The layoffs spell an end to a near two-decade run for founders Rob Jones and Mitch Putnam, whose company was best known for alternative movie posters, vinyl music albums, and other collectibles tapping some of pop culture’s deepest fandoms. The Wrap and Gizmodo both reported the layoffs Friday afternoon; sources close to the matter confirmed details of both reports to Polygon.
Mondo was founded in 2004 as a T-shirt-making subsidiary of the Alamo Drafthouse Cinema chain. It became known for its stylized reimaginings of movie posters, beginning with the screenings of several classics at the Alamo Drafthouse. A decade later, licensing agreements with Lucasfilm and Disney helped put Mondo foremost among poster makers; numerous top artists came along to work with Mondo.
Many of those artists were outraged by the unceremonious termination of Mondo’s leadership, and vowed not to work with whatever remains for Funko.
Funko effectively decimating MONDO by firing the creative old guard of Rob Jones, Mitch Putnam, and Eric Garza among others is a fucking travesty and sheer idiocracy. End of an era, but im with them for whatever they want to do next, and I imagine every Mondo artist will follow.

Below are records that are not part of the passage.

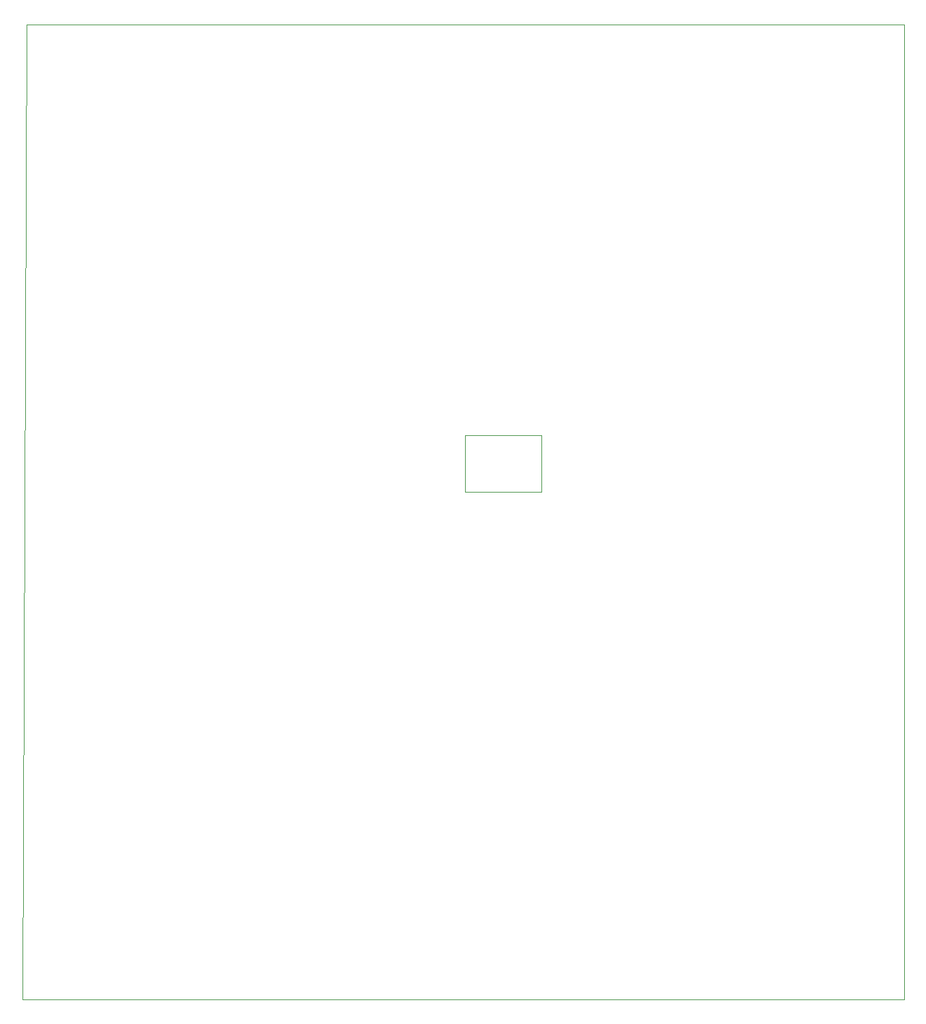
<source format=gbr>
%TF.GenerationSoftware,KiCad,Pcbnew,5.1.10-1.fc34*%
%TF.CreationDate,2021-08-02T19:45:02+02:00*%
%TF.ProjectId,domo_pool_hard,646f6d6f-5f70-46f6-9f6c-5f686172642e,rev?*%
%TF.SameCoordinates,Original*%
%TF.FileFunction,Profile,NP*%
%FSLAX46Y46*%
G04 Gerber Fmt 4.6, Leading zero omitted, Abs format (unit mm)*
G04 Created by KiCad (PCBNEW 5.1.10-1.fc34) date 2021-08-02 19:45:02*
%MOMM*%
%LPD*%
G01*
G04 APERTURE LIST*
%TA.AperFunction,Profile*%
%ADD10C,0.050000*%
%TD*%
G04 APERTURE END LIST*
D10*
X87000000Y-114500000D02*
X87000000Y-107500000D01*
X96500000Y-114500000D02*
X87000000Y-114500000D01*
X96500000Y-107500000D02*
X96500000Y-114500000D01*
X87000000Y-107500000D02*
X96500000Y-107500000D01*
X32000000Y-177500000D02*
X32500000Y-177500000D01*
X32500000Y-56500000D02*
X32000000Y-177500000D01*
X33000000Y-56500000D02*
X32500000Y-56500000D01*
X141500000Y-56500000D02*
X33000000Y-56500000D01*
X141500000Y-177500000D02*
X141500000Y-56500000D01*
X32500000Y-177500000D02*
X141500000Y-177500000D01*
M02*

</source>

— Daniel Danger (@tinymediaempire) March 24, 2023
The Wrap reported that Funko “killed the poster division” of Mondo, leaving behind its toy and vinyl record divisions. And those two might still be in jeopardy, The Wrap said.
At the beginning of the month, Funko reported steep losses in its quarterly report to investors. That included writing off about $30 million (retail value) worth of big-head figurines it couldn’t sell and sending them to the dump.

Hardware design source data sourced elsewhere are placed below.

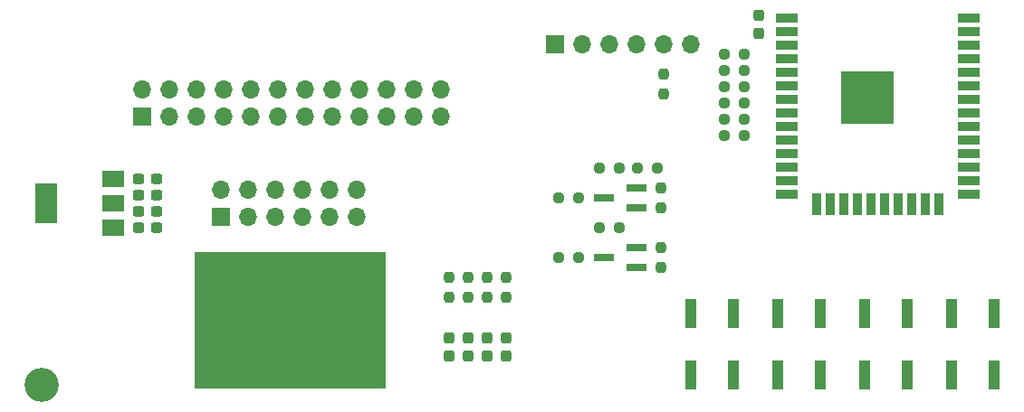
<source format=gbr>
%TF.GenerationSoftware,KiCad,Pcbnew,(5.99.0-9829-g074f0432f0)*%
%TF.CreationDate,2021-07-27T15:24:35+02:00*%
%TF.ProjectId,KM217-WiFi,4b4d3231-372d-4576-9946-692e6b696361,0.0.1*%
%TF.SameCoordinates,Original*%
%TF.FileFunction,Soldermask,Top*%
%TF.FilePolarity,Negative*%
%FSLAX46Y46*%
G04 Gerber Fmt 4.6, Leading zero omitted, Abs format (unit mm)*
G04 Created by KiCad (PCBNEW (5.99.0-9829-g074f0432f0)) date 2021-07-27 15:24:35*
%MOMM*%
%LPD*%
G01*
G04 APERTURE LIST*
G04 Aperture macros list*
%AMRoundRect*
0 Rectangle with rounded corners*
0 $1 Rounding radius*
0 $2 $3 $4 $5 $6 $7 $8 $9 X,Y pos of 4 corners*
0 Add a 4 corners polygon primitive as box body*
4,1,4,$2,$3,$4,$5,$6,$7,$8,$9,$2,$3,0*
0 Add four circle primitives for the rounded corners*
1,1,$1+$1,$2,$3*
1,1,$1+$1,$4,$5*
1,1,$1+$1,$6,$7*
1,1,$1+$1,$8,$9*
0 Add four rect primitives between the rounded corners*
20,1,$1+$1,$2,$3,$4,$5,0*
20,1,$1+$1,$4,$5,$6,$7,0*
20,1,$1+$1,$6,$7,$8,$9,0*
20,1,$1+$1,$8,$9,$2,$3,0*%
G04 Aperture macros list end*
%ADD10C,0.120000*%
%ADD11RoundRect,0.237500X-0.250000X-0.237500X0.250000X-0.237500X0.250000X0.237500X-0.250000X0.237500X0*%
%ADD12R,1.000000X2.750000*%
%ADD13RoundRect,0.237500X-0.300000X-0.237500X0.300000X-0.237500X0.300000X0.237500X-0.300000X0.237500X0*%
%ADD14RoundRect,0.237500X-0.237500X0.287500X-0.237500X-0.287500X0.237500X-0.287500X0.237500X0.287500X0*%
%ADD15C,3.200000*%
%ADD16R,1.900000X0.800000*%
%ADD17RoundRect,0.237500X-0.237500X0.250000X-0.237500X-0.250000X0.237500X-0.250000X0.237500X0.250000X0*%
%ADD18R,1.700000X1.700000*%
%ADD19O,1.700000X1.700000*%
%ADD20RoundRect,0.237500X0.237500X-0.250000X0.237500X0.250000X-0.237500X0.250000X-0.237500X-0.250000X0*%
%ADD21R,2.000000X1.500000*%
%ADD22R,2.000000X3.800000*%
%ADD23RoundRect,0.237500X0.237500X-0.300000X0.237500X0.300000X-0.237500X0.300000X-0.237500X-0.300000X0*%
%ADD24R,2.000000X0.900000*%
%ADD25R,0.900000X2.000000*%
%ADD26R,5.000000X5.000000*%
G04 APERTURE END LIST*
D10*
%TO.C,J1*%
X90510000Y-113538000D02*
X108290000Y-113538000D01*
X108290000Y-113538000D02*
X108290000Y-126238000D01*
X108290000Y-126238000D02*
X90510000Y-126238000D01*
X90510000Y-126238000D02*
X90510000Y-113538000D01*
G36*
X90510000Y-113538000D02*
G01*
X108290000Y-113538000D01*
X108290000Y-126238000D01*
X90510000Y-126238000D01*
X90510000Y-113538000D01*
G37*
%TD*%
D11*
%TO.C,R2*%
X128373500Y-105664000D03*
X130198500Y-105664000D03*
%TD*%
%TO.C,R8*%
X140057500Y-98044000D03*
X141882500Y-98044000D03*
%TD*%
D12*
%TO.C,SW2*%
X140938000Y-125049000D03*
X140938000Y-119299000D03*
X136938000Y-119299000D03*
X136938000Y-125049000D03*
%TD*%
D13*
%TO.C,C5*%
X85243500Y-111252000D03*
X86968500Y-111252000D03*
%TD*%
D14*
%TO.C,D1*%
X114300000Y-121553000D03*
X114300000Y-123303000D03*
%TD*%
D11*
%TO.C,R10*%
X124563500Y-114046000D03*
X126388500Y-114046000D03*
%TD*%
D15*
%TO.C,H1*%
X76200000Y-126000000D03*
%TD*%
D11*
%TO.C,R11*%
X124563500Y-108458000D03*
X126388500Y-108458000D03*
%TD*%
D16*
%TO.C,Q2*%
X131802000Y-109408000D03*
X131802000Y-107508000D03*
X128802000Y-108458000D03*
%TD*%
D17*
%TO.C,R24*%
X116078000Y-115927500D03*
X116078000Y-117752500D03*
%TD*%
D11*
%TO.C,R1*%
X128373500Y-111252000D03*
X130198500Y-111252000D03*
%TD*%
D18*
%TO.C,J2*%
X85598000Y-100838000D03*
D19*
X85598000Y-98298000D03*
X88138000Y-100838000D03*
X88138000Y-98298000D03*
X90678000Y-100838000D03*
X90678000Y-98298000D03*
X93218000Y-100838000D03*
X93218000Y-98298000D03*
X95758000Y-100838000D03*
X95758000Y-98298000D03*
X98298000Y-100838000D03*
X98298000Y-98298000D03*
X100838000Y-100838000D03*
X100838000Y-98298000D03*
X103378000Y-100838000D03*
X103378000Y-98298000D03*
X105918000Y-100838000D03*
X105918000Y-98298000D03*
X108458000Y-100838000D03*
X108458000Y-98298000D03*
X110998000Y-100838000D03*
X110998000Y-98298000D03*
X113538000Y-100838000D03*
X113538000Y-98298000D03*
%TD*%
D16*
%TO.C,Q1*%
X131802000Y-114996000D03*
X131802000Y-113096000D03*
X128802000Y-114046000D03*
%TD*%
D11*
%TO.C,R3*%
X131929500Y-105664000D03*
X133754500Y-105664000D03*
%TD*%
%TO.C,R5*%
X140057500Y-96520000D03*
X141882500Y-96520000D03*
%TD*%
D14*
%TO.C,D4*%
X119634000Y-121553000D03*
X119634000Y-123303000D03*
%TD*%
D20*
%TO.C,R17*%
X134112000Y-114958500D03*
X134112000Y-113133500D03*
%TD*%
D14*
%TO.C,D3*%
X117856000Y-121553000D03*
X117856000Y-123303000D03*
%TD*%
D12*
%TO.C,SW1*%
X149066000Y-125049000D03*
X149066000Y-119299000D03*
X145066000Y-125049000D03*
X145066000Y-119299000D03*
%TD*%
D20*
%TO.C,R18*%
X134112000Y-109370500D03*
X134112000Y-107545500D03*
%TD*%
D17*
%TO.C,R25*%
X117856000Y-115927500D03*
X117856000Y-117752500D03*
%TD*%
D13*
%TO.C,C4*%
X85243500Y-109728000D03*
X86968500Y-109728000D03*
%TD*%
D12*
%TO.C,SW3*%
X165322000Y-119299000D03*
X165322000Y-125049000D03*
X161322000Y-125049000D03*
X161322000Y-119299000D03*
%TD*%
D21*
%TO.C,U2*%
X82906000Y-111266000D03*
D22*
X76606000Y-108966000D03*
D21*
X82906000Y-108966000D03*
X82906000Y-106666000D03*
%TD*%
D11*
%TO.C,R7*%
X140057500Y-102616000D03*
X141882500Y-102616000D03*
%TD*%
D12*
%TO.C,SW4*%
X157194000Y-119299000D03*
X157194000Y-125049000D03*
X153194000Y-125049000D03*
X153194000Y-119299000D03*
%TD*%
D23*
%TO.C,C1*%
X143256000Y-93064500D03*
X143256000Y-91339500D03*
%TD*%
D18*
%TO.C,J3*%
X92964000Y-110241000D03*
D19*
X92964000Y-107701000D03*
X95504000Y-110241000D03*
X95504000Y-107701000D03*
X98044000Y-110241000D03*
X98044000Y-107701000D03*
X100584000Y-110241000D03*
X100584000Y-107701000D03*
X103124000Y-110241000D03*
X103124000Y-107701000D03*
X105664000Y-110241000D03*
X105664000Y-107701000D03*
%TD*%
D11*
%TO.C,R6*%
X140057500Y-101092000D03*
X141882500Y-101092000D03*
%TD*%
D18*
%TO.C,J4*%
X124206000Y-94037000D03*
D19*
X126746000Y-94037000D03*
X129286000Y-94037000D03*
X131826000Y-94037000D03*
X134366000Y-94037000D03*
X136906000Y-94037000D03*
%TD*%
D11*
%TO.C,R9*%
X140057500Y-99568000D03*
X141882500Y-99568000D03*
%TD*%
D14*
%TO.C,D2*%
X116078000Y-121553000D03*
X116078000Y-123303000D03*
%TD*%
D20*
%TO.C,R22*%
X134366000Y-98702500D03*
X134366000Y-96877500D03*
%TD*%
D13*
%TO.C,C2*%
X85243500Y-108204000D03*
X86968500Y-108204000D03*
%TD*%
D11*
%TO.C,R19*%
X140057500Y-94996000D03*
X141882500Y-94996000D03*
%TD*%
D17*
%TO.C,R23*%
X114300000Y-115927500D03*
X114300000Y-117752500D03*
%TD*%
D13*
%TO.C,C3*%
X85243500Y-106680000D03*
X86968500Y-106680000D03*
%TD*%
D24*
%TO.C,U1*%
X145932000Y-91567000D03*
X145932000Y-92837000D03*
X145932000Y-94107000D03*
X145932000Y-95377000D03*
X145932000Y-96647000D03*
X145932000Y-97917000D03*
X145932000Y-99187000D03*
X145932000Y-100457000D03*
X145932000Y-101727000D03*
X145932000Y-102997000D03*
X145932000Y-104267000D03*
X145932000Y-105537000D03*
X145932000Y-106807000D03*
X145932000Y-108077000D03*
D25*
X148717000Y-109077000D03*
X149987000Y-109077000D03*
X151257000Y-109077000D03*
X152527000Y-109077000D03*
X153797000Y-109077000D03*
X155067000Y-109077000D03*
X156337000Y-109077000D03*
X157607000Y-109077000D03*
X158877000Y-109077000D03*
X160147000Y-109077000D03*
D24*
X162932000Y-108077000D03*
X162932000Y-106807000D03*
X162932000Y-105537000D03*
X162932000Y-104267000D03*
X162932000Y-102997000D03*
X162932000Y-101727000D03*
X162932000Y-100457000D03*
X162932000Y-99187000D03*
X162932000Y-97917000D03*
X162932000Y-96647000D03*
X162932000Y-95377000D03*
X162932000Y-94107000D03*
X162932000Y-92837000D03*
X162932000Y-91567000D03*
D26*
X153432000Y-99067000D03*
%TD*%
D17*
%TO.C,R26*%
X119634000Y-115927500D03*
X119634000Y-117752500D03*
%TD*%
M02*

</source>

Update (March 30): Funko chief executive Brian Mariotti said in a statement on Thursday that Mondo’s poster business would continue, and he added that while the March 24 layoffs did amount to “about 10% across Funko, the majority of the company-wide layoffs weren’t in Mondo.”
“The Mondo posters business will continue, period,” Mariotti said. He said Mondo will focus on creating and selling posters in larger runs than they have been printed before, saying that the smaller runs “limits access to fans unfairly” and that collectors and speculators bought them up with the intention of reselling them. “We also believe that broadening the pop-culture scope to include TV properties, sports, anime, and music will have an amazing appetite from Mondo fans and pop-culture fans alike.”